Thomas, who was found guilty of 10 counts of manslaughter but was acquitted
of murder because the jury believed he had acted under extreme
emotional distress and the influence of years of drug abuse. There was
some evidence that Mr. Thomas believed his wife was sleeping with the
man who lived at the home on Liberty Avenue. Neither was present at the
time of the rampage, authorities said, and Mr. Thomas killed the women
and children he found.
Around
this time, Christina’s grandmother died; the death had a profound
effect on her, and led Chief Jaffe to follow through on a promise that
she made when Christina first came to live with her: She would adopt
Christina.
For
a number of reasons, the adoption had not happened, a fact that was
often brought up by Ms. Rivera during arguments over the years.
“I
felt very orphaned, if that makes sense, even though my mom was still
my mom and still there for me,” Ms. Rivera said. “It was almost like I
wanted to be claimed, like, ‘I’m her daughter, I belong to her.’ ”

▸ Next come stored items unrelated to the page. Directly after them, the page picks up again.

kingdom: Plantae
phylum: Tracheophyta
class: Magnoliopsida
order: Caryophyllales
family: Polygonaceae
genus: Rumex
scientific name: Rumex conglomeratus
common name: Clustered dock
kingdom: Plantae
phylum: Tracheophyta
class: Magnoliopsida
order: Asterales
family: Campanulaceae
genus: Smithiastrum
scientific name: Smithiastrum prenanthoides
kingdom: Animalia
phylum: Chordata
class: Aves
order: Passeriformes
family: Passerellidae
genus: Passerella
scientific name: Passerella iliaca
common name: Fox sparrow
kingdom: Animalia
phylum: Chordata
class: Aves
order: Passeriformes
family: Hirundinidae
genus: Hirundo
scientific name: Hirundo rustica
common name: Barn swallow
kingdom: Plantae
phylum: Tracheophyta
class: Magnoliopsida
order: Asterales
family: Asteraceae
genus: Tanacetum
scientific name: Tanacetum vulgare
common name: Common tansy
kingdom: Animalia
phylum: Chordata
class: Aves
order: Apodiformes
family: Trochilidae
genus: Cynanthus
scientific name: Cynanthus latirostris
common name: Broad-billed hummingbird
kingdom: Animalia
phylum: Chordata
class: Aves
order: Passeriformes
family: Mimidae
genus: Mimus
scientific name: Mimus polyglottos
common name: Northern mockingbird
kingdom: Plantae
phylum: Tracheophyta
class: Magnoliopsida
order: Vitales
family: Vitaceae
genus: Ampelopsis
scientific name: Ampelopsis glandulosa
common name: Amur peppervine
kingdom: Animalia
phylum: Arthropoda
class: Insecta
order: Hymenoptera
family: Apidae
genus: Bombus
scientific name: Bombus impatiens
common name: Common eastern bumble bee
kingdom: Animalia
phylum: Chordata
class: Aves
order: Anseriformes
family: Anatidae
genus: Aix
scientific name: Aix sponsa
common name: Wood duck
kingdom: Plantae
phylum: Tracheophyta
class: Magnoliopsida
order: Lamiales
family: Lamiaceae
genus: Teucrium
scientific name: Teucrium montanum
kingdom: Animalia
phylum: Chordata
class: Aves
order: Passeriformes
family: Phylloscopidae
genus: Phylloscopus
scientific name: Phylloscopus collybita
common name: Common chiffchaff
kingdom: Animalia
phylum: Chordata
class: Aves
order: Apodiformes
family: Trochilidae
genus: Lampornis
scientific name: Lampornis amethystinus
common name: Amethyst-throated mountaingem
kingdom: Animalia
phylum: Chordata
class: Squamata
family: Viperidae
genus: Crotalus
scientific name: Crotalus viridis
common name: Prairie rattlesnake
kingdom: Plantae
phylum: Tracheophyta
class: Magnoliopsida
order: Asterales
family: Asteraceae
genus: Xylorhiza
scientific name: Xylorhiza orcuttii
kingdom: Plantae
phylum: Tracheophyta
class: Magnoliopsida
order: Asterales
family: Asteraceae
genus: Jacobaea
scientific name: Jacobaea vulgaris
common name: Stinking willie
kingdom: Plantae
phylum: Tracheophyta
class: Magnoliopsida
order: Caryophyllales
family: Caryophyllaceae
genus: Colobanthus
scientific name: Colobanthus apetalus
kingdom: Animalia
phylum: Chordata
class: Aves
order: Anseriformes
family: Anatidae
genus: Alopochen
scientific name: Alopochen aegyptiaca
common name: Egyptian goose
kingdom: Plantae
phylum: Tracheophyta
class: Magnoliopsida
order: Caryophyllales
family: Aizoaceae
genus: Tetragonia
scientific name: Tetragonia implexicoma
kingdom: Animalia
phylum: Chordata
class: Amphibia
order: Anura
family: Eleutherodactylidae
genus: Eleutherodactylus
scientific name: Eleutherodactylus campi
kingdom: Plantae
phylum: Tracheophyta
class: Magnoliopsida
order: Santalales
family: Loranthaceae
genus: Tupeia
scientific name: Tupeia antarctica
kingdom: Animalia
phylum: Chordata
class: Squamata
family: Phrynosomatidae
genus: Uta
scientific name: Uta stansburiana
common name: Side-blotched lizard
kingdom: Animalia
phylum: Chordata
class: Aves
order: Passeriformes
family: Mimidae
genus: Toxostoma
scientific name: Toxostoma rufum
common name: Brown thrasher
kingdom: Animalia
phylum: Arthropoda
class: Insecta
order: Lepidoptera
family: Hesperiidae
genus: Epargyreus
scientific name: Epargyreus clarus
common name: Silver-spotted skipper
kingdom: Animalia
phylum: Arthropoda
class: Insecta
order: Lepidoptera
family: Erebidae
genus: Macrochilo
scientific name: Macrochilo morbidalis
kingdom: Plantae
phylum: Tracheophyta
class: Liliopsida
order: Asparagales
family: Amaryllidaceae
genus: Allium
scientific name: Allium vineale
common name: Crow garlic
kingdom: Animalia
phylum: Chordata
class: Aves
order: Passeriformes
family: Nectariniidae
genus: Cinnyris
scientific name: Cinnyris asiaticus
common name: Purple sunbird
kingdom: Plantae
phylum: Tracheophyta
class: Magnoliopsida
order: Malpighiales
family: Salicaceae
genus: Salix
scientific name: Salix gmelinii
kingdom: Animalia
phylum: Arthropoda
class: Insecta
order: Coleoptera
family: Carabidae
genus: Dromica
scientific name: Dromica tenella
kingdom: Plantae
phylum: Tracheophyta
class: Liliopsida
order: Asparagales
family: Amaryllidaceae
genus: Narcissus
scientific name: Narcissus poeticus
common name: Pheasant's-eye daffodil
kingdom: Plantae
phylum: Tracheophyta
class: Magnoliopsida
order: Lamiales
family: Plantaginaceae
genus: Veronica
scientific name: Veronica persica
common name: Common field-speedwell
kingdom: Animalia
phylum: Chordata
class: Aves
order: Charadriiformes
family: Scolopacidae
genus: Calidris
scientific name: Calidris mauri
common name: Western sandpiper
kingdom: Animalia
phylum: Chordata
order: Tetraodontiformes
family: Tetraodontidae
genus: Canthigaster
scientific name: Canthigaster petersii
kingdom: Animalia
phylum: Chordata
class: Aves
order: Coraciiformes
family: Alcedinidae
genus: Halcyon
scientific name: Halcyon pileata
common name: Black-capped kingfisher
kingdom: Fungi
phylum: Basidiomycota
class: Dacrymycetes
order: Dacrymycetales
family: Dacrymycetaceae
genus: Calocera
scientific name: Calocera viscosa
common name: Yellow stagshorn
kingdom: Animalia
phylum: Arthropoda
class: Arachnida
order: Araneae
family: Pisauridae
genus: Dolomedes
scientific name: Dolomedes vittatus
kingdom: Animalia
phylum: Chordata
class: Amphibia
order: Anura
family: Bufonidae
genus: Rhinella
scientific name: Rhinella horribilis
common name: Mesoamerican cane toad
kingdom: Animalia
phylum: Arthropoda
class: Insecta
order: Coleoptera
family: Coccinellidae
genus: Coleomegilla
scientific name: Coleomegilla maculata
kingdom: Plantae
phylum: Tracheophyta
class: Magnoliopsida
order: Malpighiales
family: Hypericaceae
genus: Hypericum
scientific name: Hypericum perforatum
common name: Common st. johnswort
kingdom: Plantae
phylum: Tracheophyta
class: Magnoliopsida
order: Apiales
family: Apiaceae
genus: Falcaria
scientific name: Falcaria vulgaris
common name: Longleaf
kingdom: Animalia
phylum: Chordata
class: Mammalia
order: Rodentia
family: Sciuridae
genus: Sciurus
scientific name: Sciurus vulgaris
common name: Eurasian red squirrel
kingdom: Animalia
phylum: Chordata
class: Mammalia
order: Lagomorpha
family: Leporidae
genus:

A little more than a year ago, Chief Jaffe fulfilled her pledge.
“I’d
seen her ups and downs in life and I said I owe it to this kid,” she
recalled. “I thought that maybe I was part of the hurt — I’d promised
her as a kid and I never followed through. I thought this is what she
needs if that hole in herself is ever going to be filled.”
She
told her husband about her intention; he reminded her of another reason
to go forward. “He would say, ‘It’s for you, too. You need it, too,’ ”
the chief recalled. She sometimes overlooked how badly she, too, wanted
to make it official. “I never saw that part of it.”